More than half of golf courses closed nationwide for most of April and the drop in rounds volume alone accounted for a loss of about $1 billion in golf course revenues, without factoring in related losses in food-and-beverage or retail sales or event revenues, the NGF reported. (This doesn’t include related losses in F&B, retail sales, events, etc.)
The months of January through April account for a third of the calendar but only a quarter of annual rounds of golf, the NGF noted. So while rounds played were down 16% for those four months, if the balance of the year is flat, the industry would end up down only 4% versus 2019. And a participation surge in May through August, when nearly half of annual rounds are played, could help the industry offset the spring impact of the coronavirus.
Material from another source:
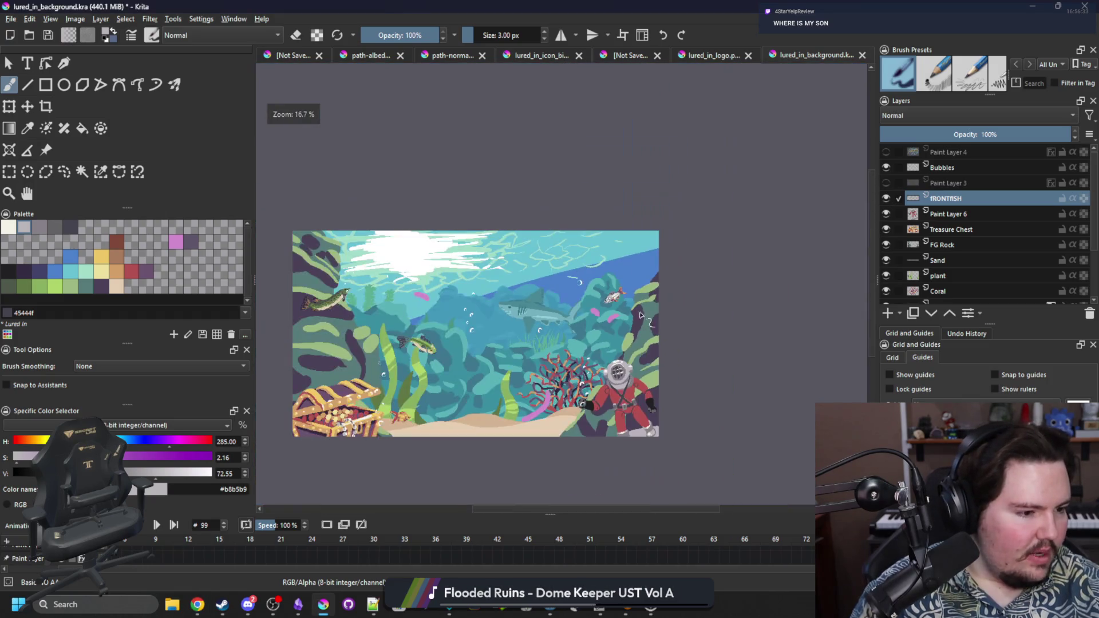
pyautogui.scroll(10, 424, 295)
“There is evidence both anecdotal and scientific that rounds in May might be up significantly over last year, as a result of a surge in demand, not only from core golfers, but from beginners and lapsed players, too,” said NGF President and CEO Joe Beditz. “If this surge proves true and if it persists even partially into the summer months, then we could recoup the rounds and revenue lost in March and April.
“Put another way, we’ll break even with last year if rounds are up 5% for the period May through December,” Beditz said.
Rounds have increased by 5% over an entire year only twice in the past two decades, the NGF noted, and over that same period, a 5% loss has only been recorded twice as well. With the past two each ranking among the top four wettest years on record in the U.S., the ultimate determining factor may prove to be the prevailing weather patterns across the country.